__Instructions to follow__. Where does the word "linejoin" occur in the entries below? Copy every line that has it.

(Stored data entries)
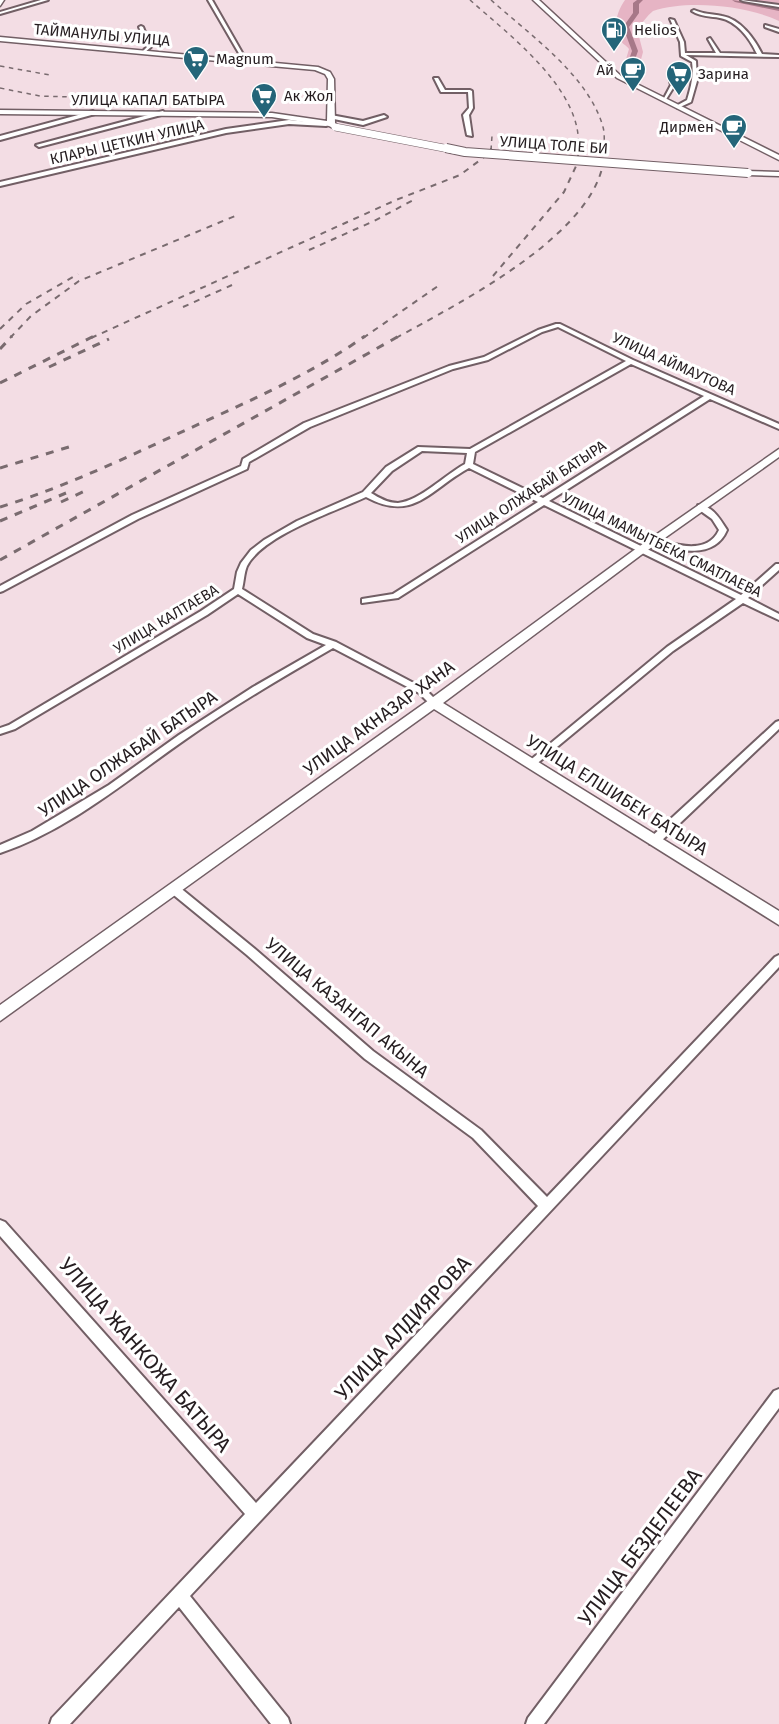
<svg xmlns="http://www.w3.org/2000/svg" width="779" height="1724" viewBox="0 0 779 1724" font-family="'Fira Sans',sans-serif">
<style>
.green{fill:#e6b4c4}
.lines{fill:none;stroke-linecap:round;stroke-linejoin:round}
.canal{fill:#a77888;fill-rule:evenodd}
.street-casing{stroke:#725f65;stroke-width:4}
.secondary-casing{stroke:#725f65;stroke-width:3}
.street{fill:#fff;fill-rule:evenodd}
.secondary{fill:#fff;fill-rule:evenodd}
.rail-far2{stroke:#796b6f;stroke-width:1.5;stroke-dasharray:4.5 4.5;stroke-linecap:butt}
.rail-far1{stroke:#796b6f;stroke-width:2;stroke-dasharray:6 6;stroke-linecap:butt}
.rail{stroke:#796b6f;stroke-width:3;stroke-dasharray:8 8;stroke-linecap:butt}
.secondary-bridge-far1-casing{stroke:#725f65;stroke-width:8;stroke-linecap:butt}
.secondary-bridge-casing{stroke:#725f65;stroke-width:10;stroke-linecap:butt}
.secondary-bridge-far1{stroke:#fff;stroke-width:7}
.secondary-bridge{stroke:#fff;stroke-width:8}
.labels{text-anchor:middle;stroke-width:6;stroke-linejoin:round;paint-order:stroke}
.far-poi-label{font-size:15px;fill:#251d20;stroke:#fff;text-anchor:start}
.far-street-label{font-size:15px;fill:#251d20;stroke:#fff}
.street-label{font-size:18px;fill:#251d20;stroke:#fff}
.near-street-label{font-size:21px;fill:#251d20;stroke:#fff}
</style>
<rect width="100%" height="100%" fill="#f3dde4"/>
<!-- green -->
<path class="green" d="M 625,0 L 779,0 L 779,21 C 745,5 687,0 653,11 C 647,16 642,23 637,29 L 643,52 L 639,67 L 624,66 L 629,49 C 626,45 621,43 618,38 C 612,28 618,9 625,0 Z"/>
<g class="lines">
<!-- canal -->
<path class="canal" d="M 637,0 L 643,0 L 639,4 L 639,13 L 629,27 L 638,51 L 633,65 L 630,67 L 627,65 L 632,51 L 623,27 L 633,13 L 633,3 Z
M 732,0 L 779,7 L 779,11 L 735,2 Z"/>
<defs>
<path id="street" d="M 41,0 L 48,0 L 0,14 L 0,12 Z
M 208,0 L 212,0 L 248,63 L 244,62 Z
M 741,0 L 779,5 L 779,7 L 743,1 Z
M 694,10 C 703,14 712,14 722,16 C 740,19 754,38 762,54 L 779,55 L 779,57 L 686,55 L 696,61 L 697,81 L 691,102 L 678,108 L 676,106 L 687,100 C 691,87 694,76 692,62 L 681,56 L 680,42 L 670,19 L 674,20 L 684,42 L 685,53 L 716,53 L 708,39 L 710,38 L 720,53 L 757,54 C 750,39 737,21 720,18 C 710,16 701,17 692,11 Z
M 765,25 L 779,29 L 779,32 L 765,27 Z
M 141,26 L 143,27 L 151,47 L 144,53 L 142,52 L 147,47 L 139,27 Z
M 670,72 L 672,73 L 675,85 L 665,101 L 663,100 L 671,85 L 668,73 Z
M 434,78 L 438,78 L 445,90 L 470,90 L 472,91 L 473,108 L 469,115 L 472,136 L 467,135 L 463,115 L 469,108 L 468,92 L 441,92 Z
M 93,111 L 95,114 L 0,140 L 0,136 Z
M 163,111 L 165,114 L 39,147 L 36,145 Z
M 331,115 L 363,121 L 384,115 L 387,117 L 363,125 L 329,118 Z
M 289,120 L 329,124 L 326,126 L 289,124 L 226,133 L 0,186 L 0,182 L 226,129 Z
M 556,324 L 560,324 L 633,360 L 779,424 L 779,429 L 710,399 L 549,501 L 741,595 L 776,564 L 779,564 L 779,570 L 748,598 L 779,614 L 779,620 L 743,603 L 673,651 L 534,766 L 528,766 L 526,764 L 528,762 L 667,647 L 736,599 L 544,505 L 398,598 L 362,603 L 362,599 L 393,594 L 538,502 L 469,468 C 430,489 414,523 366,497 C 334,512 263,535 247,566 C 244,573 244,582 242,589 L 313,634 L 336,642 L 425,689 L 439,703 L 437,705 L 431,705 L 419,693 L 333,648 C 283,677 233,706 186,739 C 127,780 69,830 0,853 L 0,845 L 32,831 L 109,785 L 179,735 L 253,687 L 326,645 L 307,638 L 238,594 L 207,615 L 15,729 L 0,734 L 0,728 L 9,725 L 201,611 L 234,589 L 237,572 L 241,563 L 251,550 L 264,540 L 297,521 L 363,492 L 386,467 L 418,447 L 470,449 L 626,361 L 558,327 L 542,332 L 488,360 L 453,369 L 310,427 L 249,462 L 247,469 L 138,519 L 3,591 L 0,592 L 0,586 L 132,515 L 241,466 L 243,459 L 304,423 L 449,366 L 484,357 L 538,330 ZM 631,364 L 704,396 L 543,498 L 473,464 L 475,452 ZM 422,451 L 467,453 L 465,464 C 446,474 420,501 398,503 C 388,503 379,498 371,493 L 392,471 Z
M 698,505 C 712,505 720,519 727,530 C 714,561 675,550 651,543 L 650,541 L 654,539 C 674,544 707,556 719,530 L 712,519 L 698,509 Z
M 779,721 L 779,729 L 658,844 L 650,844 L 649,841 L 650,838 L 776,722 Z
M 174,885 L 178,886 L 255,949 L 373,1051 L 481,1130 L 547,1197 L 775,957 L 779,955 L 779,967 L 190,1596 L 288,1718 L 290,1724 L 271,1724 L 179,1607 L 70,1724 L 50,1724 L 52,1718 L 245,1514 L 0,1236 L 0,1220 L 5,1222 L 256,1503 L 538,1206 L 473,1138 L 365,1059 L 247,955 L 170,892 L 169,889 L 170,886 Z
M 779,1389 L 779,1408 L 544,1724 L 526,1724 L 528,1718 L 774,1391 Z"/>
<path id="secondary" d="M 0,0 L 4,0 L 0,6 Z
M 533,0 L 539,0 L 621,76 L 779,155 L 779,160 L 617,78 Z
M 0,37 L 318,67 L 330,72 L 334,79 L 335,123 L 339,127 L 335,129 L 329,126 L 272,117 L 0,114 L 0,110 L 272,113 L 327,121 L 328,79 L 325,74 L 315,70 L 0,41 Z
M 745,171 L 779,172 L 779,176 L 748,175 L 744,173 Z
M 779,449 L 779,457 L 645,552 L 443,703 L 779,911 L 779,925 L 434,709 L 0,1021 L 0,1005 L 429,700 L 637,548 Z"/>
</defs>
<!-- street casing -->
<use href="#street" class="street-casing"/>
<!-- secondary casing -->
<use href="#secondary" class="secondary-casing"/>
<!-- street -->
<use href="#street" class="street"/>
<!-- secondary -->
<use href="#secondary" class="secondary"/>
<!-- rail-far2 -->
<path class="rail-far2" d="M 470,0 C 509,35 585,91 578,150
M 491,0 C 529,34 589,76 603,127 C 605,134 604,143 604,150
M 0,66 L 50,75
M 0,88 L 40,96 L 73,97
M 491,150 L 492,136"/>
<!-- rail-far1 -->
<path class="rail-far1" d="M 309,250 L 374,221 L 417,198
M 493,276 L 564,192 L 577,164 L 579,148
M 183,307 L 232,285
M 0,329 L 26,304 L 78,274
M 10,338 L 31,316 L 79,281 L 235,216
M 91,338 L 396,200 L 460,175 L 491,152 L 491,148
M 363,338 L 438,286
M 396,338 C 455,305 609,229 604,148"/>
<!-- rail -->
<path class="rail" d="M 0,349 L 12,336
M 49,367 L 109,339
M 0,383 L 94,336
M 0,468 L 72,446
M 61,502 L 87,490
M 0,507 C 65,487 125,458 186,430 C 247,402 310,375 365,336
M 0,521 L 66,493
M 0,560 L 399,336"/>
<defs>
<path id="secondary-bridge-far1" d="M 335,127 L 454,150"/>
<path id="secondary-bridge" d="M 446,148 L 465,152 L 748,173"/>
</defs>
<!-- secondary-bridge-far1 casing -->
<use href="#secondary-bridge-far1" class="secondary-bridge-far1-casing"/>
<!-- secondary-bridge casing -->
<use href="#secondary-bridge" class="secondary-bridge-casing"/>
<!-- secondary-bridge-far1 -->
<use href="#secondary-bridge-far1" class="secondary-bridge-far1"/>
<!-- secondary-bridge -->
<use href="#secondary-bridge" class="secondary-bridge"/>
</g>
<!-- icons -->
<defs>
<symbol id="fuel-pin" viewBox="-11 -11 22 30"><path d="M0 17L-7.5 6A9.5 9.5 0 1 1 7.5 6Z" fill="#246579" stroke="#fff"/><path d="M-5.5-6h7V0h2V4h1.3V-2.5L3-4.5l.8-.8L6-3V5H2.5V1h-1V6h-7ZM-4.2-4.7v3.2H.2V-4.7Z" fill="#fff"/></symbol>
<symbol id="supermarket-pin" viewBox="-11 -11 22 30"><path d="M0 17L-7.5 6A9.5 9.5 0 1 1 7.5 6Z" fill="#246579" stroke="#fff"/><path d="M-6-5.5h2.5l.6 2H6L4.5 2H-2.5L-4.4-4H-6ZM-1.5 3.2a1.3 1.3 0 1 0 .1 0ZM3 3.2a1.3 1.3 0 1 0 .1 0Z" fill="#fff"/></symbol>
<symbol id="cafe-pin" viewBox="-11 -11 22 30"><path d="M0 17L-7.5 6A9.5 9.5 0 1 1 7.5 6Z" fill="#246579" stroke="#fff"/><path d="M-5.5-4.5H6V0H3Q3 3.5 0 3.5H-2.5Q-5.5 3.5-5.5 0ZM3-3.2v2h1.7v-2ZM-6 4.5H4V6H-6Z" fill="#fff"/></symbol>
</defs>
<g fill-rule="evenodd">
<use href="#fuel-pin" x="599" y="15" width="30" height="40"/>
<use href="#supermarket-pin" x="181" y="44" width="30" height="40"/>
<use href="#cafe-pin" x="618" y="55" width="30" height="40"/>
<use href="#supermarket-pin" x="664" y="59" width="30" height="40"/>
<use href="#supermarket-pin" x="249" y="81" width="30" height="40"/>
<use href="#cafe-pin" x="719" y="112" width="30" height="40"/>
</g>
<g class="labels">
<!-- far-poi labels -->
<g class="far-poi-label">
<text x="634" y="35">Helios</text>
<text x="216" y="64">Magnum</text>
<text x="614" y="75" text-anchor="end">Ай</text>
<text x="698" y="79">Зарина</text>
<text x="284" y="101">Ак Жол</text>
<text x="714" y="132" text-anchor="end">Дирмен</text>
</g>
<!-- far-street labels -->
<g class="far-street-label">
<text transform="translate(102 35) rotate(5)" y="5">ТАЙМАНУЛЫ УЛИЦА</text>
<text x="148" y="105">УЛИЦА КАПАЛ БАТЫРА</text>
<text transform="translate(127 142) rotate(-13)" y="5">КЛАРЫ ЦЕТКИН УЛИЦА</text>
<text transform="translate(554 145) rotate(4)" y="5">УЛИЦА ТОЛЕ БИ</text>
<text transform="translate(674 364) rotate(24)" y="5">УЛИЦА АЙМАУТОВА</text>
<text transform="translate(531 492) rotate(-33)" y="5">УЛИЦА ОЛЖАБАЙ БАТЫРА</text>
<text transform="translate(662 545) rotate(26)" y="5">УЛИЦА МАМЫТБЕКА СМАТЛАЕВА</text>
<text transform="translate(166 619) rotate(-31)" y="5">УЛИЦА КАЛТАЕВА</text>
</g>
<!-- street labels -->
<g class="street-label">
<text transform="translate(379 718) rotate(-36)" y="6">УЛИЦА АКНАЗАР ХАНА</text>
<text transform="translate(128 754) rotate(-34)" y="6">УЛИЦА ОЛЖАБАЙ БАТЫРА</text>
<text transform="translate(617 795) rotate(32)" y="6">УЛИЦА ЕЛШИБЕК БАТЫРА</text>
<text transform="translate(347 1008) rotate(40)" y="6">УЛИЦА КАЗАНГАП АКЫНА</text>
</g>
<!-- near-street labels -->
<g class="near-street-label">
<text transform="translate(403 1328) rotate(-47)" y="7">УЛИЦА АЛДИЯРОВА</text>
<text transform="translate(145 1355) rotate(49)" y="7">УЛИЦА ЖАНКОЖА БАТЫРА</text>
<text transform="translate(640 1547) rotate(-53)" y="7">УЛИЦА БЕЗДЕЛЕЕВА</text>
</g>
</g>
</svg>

__Exercise result__.
.lines{fill:none;stroke-linecap:round;stroke-linejoin:round}
.labels{text-anchor:middle;stroke-width:6;stroke-linejoin:round;paint-order:stroke}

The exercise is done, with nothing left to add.